A research team including Assistant Professor Norifumi Kawakami and Professor Kenji Miyamoto at Department of Biosciences and Informatics, Faculty of Science and Technology, Keio University, and Associate Professor Ryoichi Arai at Department of Applied Biology, Faculty of Textile Science and Technology, Shinshu University successfully constructed a soccer ball-shaped protein nanoparticle called “TIP60” through self-assembly of building block protein molecules. TIP60 is a homogeneous hollow spherical supramolecule with about 22 nm diameter. Thus it is possible to introduce small organic compounds into the internal cavity of TIP60. Moreover, TIP60s can be assembled into construct larger complex structures. Therefore, TIP60 is expected to contribute to the development of nanotechnology such as utilization as drug-delivery nanocapsules and use as nanobuilding blocks for creating nanomaterials with new molecular structures. This paper was published in the September 17 issue of Angewandte Chemie International Edition.

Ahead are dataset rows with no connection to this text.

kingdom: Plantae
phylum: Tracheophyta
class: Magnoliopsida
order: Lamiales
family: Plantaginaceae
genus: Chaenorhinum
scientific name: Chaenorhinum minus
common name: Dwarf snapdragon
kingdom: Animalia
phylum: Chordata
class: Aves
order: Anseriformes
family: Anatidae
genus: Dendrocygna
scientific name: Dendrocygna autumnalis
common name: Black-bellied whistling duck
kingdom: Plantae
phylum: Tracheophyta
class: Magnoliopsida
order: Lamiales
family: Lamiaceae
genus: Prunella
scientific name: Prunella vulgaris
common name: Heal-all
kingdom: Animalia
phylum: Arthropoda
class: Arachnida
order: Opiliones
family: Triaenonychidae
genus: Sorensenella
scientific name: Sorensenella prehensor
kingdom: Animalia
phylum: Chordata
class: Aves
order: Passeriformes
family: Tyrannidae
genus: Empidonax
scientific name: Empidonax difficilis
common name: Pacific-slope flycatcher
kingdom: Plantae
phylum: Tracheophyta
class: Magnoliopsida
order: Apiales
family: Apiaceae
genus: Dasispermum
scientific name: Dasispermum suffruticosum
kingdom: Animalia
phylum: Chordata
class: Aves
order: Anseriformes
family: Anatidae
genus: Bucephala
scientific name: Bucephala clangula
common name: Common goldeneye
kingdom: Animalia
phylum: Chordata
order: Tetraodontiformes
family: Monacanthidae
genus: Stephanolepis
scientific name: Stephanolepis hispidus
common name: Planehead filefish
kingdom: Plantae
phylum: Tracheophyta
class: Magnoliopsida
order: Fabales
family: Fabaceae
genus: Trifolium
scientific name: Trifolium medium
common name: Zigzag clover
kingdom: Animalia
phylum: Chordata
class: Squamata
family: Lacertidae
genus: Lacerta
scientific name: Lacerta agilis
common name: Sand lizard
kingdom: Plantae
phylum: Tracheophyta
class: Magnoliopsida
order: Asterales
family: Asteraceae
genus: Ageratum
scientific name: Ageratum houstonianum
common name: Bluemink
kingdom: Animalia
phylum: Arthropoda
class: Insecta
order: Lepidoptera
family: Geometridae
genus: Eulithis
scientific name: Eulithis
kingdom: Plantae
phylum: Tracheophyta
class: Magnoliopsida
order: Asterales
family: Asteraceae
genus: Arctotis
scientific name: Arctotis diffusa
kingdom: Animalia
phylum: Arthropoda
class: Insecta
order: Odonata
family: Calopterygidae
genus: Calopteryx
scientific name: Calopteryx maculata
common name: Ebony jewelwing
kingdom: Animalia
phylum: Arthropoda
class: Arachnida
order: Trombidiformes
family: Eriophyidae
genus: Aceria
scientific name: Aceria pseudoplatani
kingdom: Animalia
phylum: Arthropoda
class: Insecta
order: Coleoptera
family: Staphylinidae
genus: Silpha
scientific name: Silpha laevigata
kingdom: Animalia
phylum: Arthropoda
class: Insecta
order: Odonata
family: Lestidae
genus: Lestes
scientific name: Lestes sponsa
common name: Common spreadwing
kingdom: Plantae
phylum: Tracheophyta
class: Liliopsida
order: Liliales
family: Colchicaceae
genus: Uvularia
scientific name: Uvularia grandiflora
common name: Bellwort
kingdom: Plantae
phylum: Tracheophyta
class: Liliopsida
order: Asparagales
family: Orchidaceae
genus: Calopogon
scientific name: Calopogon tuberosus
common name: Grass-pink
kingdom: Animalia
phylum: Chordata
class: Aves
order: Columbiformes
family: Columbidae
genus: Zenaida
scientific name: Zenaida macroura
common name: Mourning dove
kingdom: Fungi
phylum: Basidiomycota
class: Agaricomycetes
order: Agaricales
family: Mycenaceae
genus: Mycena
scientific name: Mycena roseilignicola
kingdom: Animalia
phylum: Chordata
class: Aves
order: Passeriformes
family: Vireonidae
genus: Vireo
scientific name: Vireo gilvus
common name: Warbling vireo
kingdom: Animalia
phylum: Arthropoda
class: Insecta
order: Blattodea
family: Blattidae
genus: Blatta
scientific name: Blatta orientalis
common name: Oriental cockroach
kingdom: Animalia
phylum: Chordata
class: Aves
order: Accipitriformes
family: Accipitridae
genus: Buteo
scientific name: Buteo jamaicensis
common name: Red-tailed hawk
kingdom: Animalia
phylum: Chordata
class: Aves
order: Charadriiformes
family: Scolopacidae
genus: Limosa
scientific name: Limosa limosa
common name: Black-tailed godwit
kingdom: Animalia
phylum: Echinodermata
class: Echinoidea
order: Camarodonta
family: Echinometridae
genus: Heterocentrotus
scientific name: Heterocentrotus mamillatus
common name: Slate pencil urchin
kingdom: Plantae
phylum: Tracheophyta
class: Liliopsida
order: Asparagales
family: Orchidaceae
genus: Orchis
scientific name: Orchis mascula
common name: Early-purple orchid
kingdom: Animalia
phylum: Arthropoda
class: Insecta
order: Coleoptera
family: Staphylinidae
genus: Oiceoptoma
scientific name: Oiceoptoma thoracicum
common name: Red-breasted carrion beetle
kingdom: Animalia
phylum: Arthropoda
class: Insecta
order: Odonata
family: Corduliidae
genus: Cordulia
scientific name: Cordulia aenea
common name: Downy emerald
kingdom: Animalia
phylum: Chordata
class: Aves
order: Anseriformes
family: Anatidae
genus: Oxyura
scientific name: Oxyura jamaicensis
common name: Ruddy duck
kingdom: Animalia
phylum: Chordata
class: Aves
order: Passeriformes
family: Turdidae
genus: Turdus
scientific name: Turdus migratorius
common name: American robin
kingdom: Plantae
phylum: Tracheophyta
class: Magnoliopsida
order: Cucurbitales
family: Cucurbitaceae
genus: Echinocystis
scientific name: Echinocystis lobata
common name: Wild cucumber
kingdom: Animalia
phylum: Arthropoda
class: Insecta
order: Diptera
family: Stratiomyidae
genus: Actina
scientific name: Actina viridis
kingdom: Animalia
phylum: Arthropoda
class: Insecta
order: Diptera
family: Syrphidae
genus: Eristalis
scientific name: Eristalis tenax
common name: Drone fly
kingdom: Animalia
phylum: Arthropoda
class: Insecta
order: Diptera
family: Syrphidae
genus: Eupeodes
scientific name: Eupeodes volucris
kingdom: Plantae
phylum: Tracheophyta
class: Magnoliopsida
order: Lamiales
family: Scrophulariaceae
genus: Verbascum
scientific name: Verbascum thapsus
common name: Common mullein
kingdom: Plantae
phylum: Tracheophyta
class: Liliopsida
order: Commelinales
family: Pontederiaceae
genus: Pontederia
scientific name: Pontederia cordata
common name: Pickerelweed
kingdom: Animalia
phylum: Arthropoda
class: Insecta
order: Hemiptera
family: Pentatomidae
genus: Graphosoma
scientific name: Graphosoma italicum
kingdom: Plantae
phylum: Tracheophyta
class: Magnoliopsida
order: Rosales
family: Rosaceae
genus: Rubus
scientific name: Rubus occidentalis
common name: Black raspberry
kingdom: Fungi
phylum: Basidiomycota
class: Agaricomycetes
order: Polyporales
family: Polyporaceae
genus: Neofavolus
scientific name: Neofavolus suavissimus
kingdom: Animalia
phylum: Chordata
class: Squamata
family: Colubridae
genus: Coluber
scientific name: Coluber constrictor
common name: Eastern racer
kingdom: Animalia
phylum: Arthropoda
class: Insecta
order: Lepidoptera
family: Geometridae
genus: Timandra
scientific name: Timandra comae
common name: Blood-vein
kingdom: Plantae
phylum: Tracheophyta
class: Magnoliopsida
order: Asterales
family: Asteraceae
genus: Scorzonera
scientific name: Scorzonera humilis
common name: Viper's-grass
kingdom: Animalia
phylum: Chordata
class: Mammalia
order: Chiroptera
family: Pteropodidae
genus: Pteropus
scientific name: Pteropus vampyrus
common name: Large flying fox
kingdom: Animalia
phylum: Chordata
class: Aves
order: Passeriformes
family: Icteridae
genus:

1. Points of this research:
・Creation of artificial fusion proteins by connecting two types of natural proteins.
・Self-assembly of 60 artificial fusion proteins into a hollow truncated icosahedral molecule (TIP60).
・Introduction of small compounds into the internal cavity of TIP60.
・Aggregation of TIP60 molecules to create a larger structure.

2. Research background:
Nanoparticles are attractive materials which are expected to be applied in a wide range of fields including coloring agents, catalysts, and drug delivery system. For practical applications, it is necessary to form many nanoparticles uniform in size and shape. Until now, the formation of nanoparticles with metals as source materials has been extensively studied, while the formation of nanoparticles with almost uniform shape and size has been possible. Even though these metal nanoparticles are mostly homogeneous, individual nanoparticles are formed by random aggregation of atoms, so it is not easy to produce nanoparticles with the same structure at the atomic level. Therefore, the research team focused on proteins of biopolymers basically having the homogeneous structure at the atomic level. By utilizing proteins, the properties of nanoparticles can be easily changed by genetic mutagenesis or chemical modification, leading the possibility of imparting desired functions and properties to nanoparticles. It is possible to develop homogeneous nanoparticles much easier than using metal atoms. In this research, in addition to designing and constructing protein nanoparticles, technologies were also developed for chemical modifications and construction of larger supramolecular structures by self-assembly of the nanoparticles.

3. Research results:
Protein nanoparticles that self-assemble from 60 artificial fusion proteins were designed. As shown in Figure 1, the pentagonal pentamer proteins (top left) and dimer proteins (top right) are artificially connected (top center). It is designed such that 60 of these artificial fusion proteins created by connecting the two types of proteins self-assemble with each other, finally becoming a soccer ball-shaped nanoparticle. When these artificial fusion proteins were purified and observed under an electron microscope, as well as through small-angle X-ray scattering analysis, it was found that nanoparticles with diameters of about 22 nm had formed as designed. The soccer ball-shape is a polyhedron called a truncated icosahedron, and this nanoparticle formed through the assembly of 60 artificial fusion proteins was named Truncated Icosahedral Protein of 60-mer fusion protein (TIP60).
As shown in Figure 1, TIP60 has an internal cavity and a large number of openings on its surface. In fact, when small compounds were added from the outside, they entered the internal cavity and chemically modified its inner surface. There are expectations of applying this characteristic of TIP60 to drug delivery systems.
In addition, another property of TIP60 is that it has negative charges as a whole, and by adding a material with a positive charge to it, TIP60s are further aggregated. Analysis of the aggregation process revealed that TIP60s do not randomly clump together, but follow certain rules. There are expectations that this could be used in the future to construct much larger molecular structures.

4. Future development:
At present, the researchers succeeded in chemically modifying the inside of TIP60. If they can further construct a mechanism that can freely take out small molecules introduced internally, it will become a useful drug delivery capsule. Furthermore, the property of TIP60 to assemble systematically will lead to the possibility to construct materials as designed in the range of about 100 to 1000 nm, which are difficult to produce by conventional methods. It is expected to become a next-generation molecular material.